Human feedback leads to better AI. 

Just as consequential, when we neglect the human element of artificial intelligence development, our AI is less helpful. Human feedback provides better quality data to machine feedback, a fact underscored by recent UK and Canadian research published in the open access journal arXiv.  

The study warns of a phenomenon called model collapse, which occurs when AI models are trained on data generated by other AI models, leading to a degenerative process where the AI progressively forgets the true underlying data distribution. This is because AI-generated data tends to overfit for popular data and often misrepresents less popular data, leading to a distorted perception of reality. Over time, errors in the generated data compound, causing models to misperceive reality even further. This can lead to serious implications, from the societal (discrimination) to the economic (inferior enterprise AI).  

There is a genuine benefit to machine feedback, and a cost to sourcing human data. Therefore, the economic pressure will be to focus on AI training AI, creating an over-reliance on synthetic data, and putting us at greater risk of misalignment. 

Human monitoring offers a path to dynamic regulation and public discourse.

Even if we were to imagine an AI model was fully helpful and harmless, it does not preclude the necessity of continuous human monitoring and control. This is especially relevant as human values and societal norms are not static but evolve over time. 

Take self-driving vehicles as an example. Even when these AI-controlled machines surpass human drivers in terms of safety, they will still need to adapt to shifting laws, redesigned city layouts, and changing societal attitudes towards transportation. 
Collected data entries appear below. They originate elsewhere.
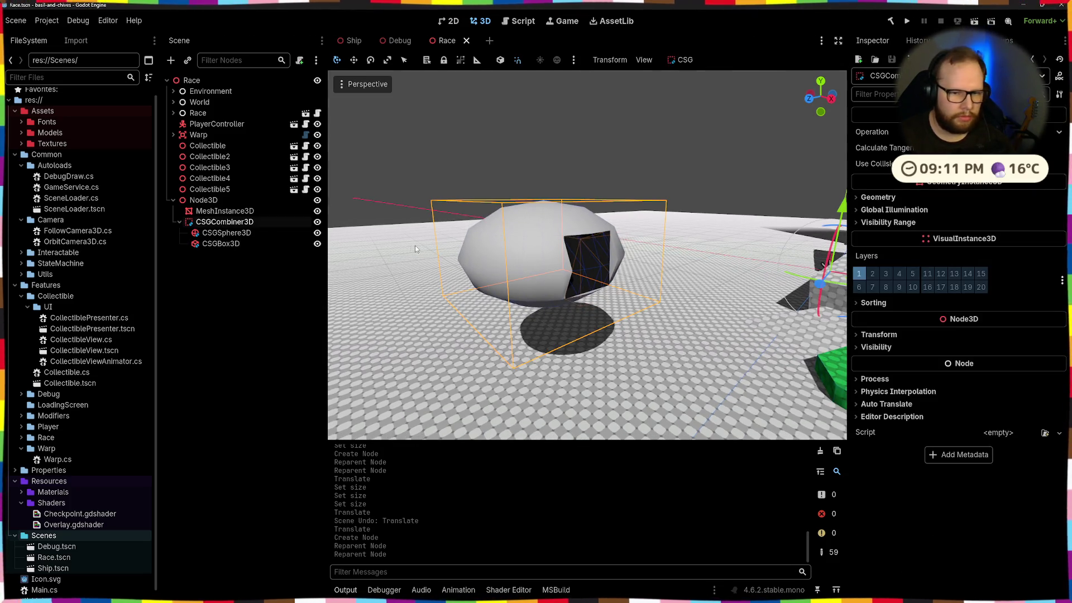
Step: Add a CSGBox3D as a child of Node3D, searching 'csg' in the Create dialog
{"action": "left_click", "coordinate": [207, 201]}
{"action": "key", "text": "ctrl+a"}
{"action": "type", "text": "cs"}
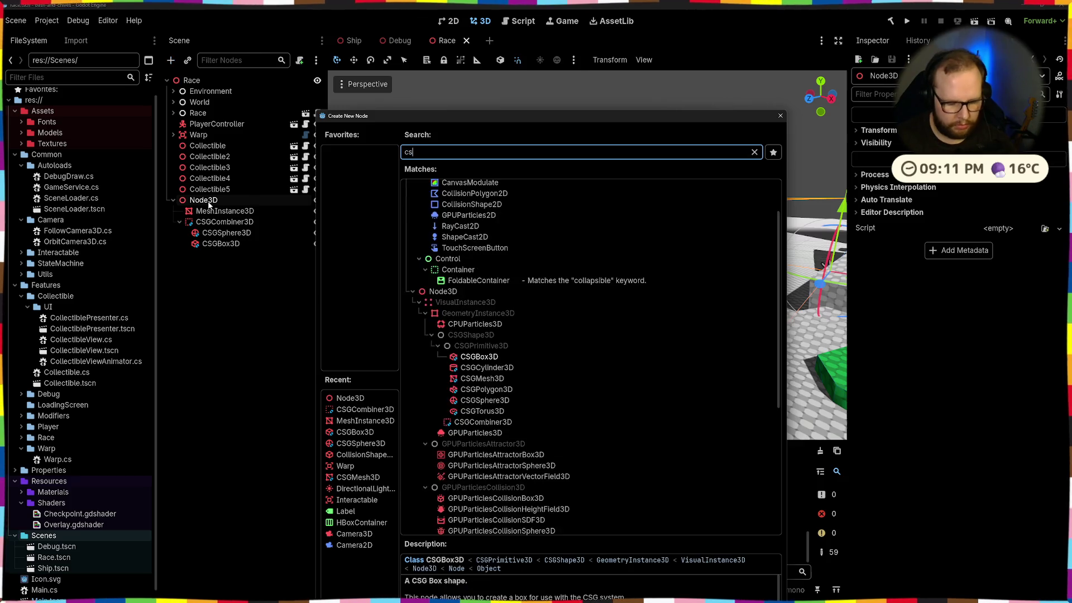
{"action": "type", "text": "g"}
{"action": "key", "text": "Down"}
{"action": "key", "text": "Up"}
{"action": "key", "text": "Return"}
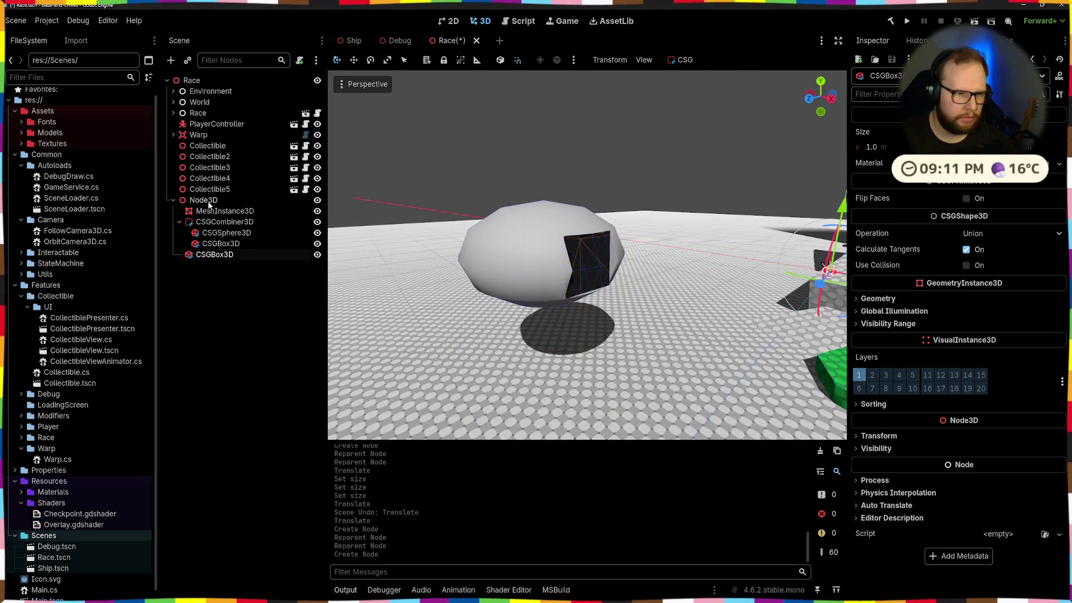
Step: Frame the CSGCombiner3D and enable Use Collision on it
{"action": "left_click", "coordinate": [223, 221]}
{"action": "key", "text": "f"}
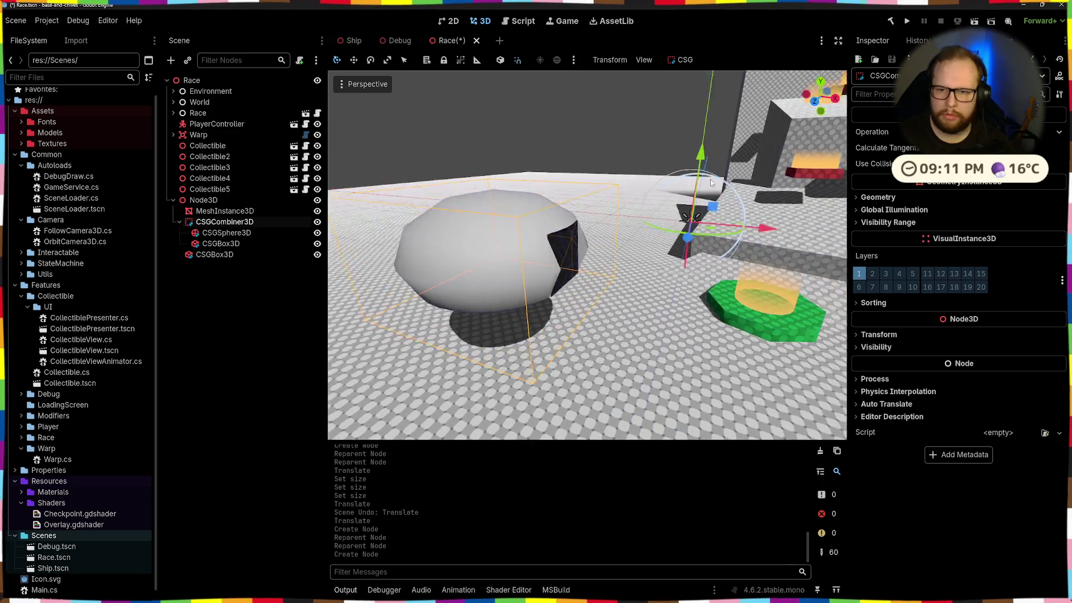
{"action": "key", "text": "f"}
Regardless of how advanced or benign an AI system may appear, it is crucial that humans remain in control, ensuring AI technologies align with our evolving values and societal contexts. Modern feedback techniques provide the sort of vigilant human monitoring that allows governments to mitigate the potential harms of AI and gives society an avenue to discuss how we want our AI to behave – all while simultaneously fostering innovation. Our present course relies too heavily on just “getting the technology right” and the hope that AI leaders will overcome financial motivations to do the course correcting themselves. 

That is why, in addition to the commitments in the White House Fact Sheet, AI leaders should commit to align AI to human values through human oversight by:

  1. Training with human feedback: AI systems should not be developed exclusively with machine feedback and should use some form of Reinforcement Learning with Human Feedback (RLHF) techniques. 
  2. External monitoring of AI with humans: AI systems should be subject to continuous human monitoring to ensure their behavior remains in line with desired outcomes, and to enable timely intervention when necessary.  
  3. Sourcing feedback from representative humans: AI systems should be developed with a commitment to a diversity of human perspectives, experiences, and needs. This includes avoiding bias and discriminatory practices, ensuring fairness, and promoting inclusivity. 

The commitments outlined in the White House Fact Sheet are encouraging, but they must be supplemented with further dedication to human involvement, continuous monitoring, and a demonstrable pursuit of positive human outcomes. The development and deployment of AI systems should not just be about advancements in technology, but more importantly, about the progress of humanity. As the Biden administration develops an Executive Order to guide the industry into this new era, they should explicitly commit to human oversight that ensures artificial intelligence does not diverge from our collective values and aspirations.